The decision could also result in workers’ compensation insurers and tortfeasors “racing to settle the insurers’ subrogated interests,” according to Gabriel, “for the sole purpose of limiting injured parties’ recovery.” He added that this is contrary to what the legislature intended when it “expressly provided for dual claims, one owned by the employee and one owned by the insurance carrier.”
“In any event, this case highlights for me the need for legislative clarification as to the nature of workers’ compensation carriers’ subrogated interests and the claims that injured workers retain when they accept workers’ compensation benefits and then separately pursue claims against tortfeasors,” Gabriel wrote. “I respectfully urge the legislature to take up this issue.”
“This controversial 4-3 decision, I believe, misinterpreted the underlying statutes and dealt a major blow to many injured workers in Colorado. I trust the legislature will right the ship during their next session,” Marco Bendinelli, who represented Scholle, said in an e-mail.
“Justice Gabriel’s dissent is consistent with 50 years of Colorado precedent,” said Ogborn Mihm partner Thomas Neville. He agreed that the issue requires a legislative fix. The workers’ compensation system “is not designed to fully get [a worker] back to 100% health — it’s designed to get them back to work,” said Neville, who co-authored a Colorado Trial Lawyers Association amicus brief supporting Scholle. Colorado’s system was meant to incentivize workers to sue tortfeasors to recover damages, he added, but the Scholle decision means injured workers, who are not made whole by workers’ compensation, will lose out on recovering past medical bills if the subrogation claim has been settled.

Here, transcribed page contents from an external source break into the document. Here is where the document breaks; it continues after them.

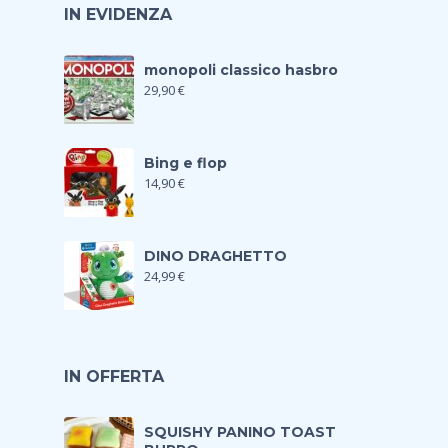
IN EVIDENZA
monopoli classico hasbro
29,90
€
Bing e flop
14,90
€
DINO DRAGHETTO
24,99
€
IN OFFERTA
SQUISHY PANINO TOAST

“The opinion does damage to the policies that the workers’ comp act purports to advance,” Neville said, adding that “we’ve now created a powerful disincentive for injured people to ensure that the bad actor is the one who bears the financial and economic costs that they create.”
Another problem, according to Neville, is that attorneys who represent injured workers often spend a lot of money to hire medical experts and build a case — costs the client typically has to bear. “And then, on the eve of trial, the worker’s comp carrier settles that case out from underneath you, and you can no longer introduce the past medical bills,” Neville said. That creates a lot of uncertainty for personal injury litigation, he said, and some attorneys he has spoken to have said they will no longer take cases involving workers’ compensation and large damages due to the decision.
“If that’s the case, it doesn’t benefit anybody but insurance companies,” Neville said. “It certainly doesn’t benefit injured people.”
The high court was similarly split in its opinion in a companion case, Gill v. Waltz, also decided last week. The majority found Joseph Gill’s claim to recover past medical expenses was extinguished when a workers’ compensation insurer settled with the third-party tortfeasor, while Gabriel, Hood and Berkenkotter dissented.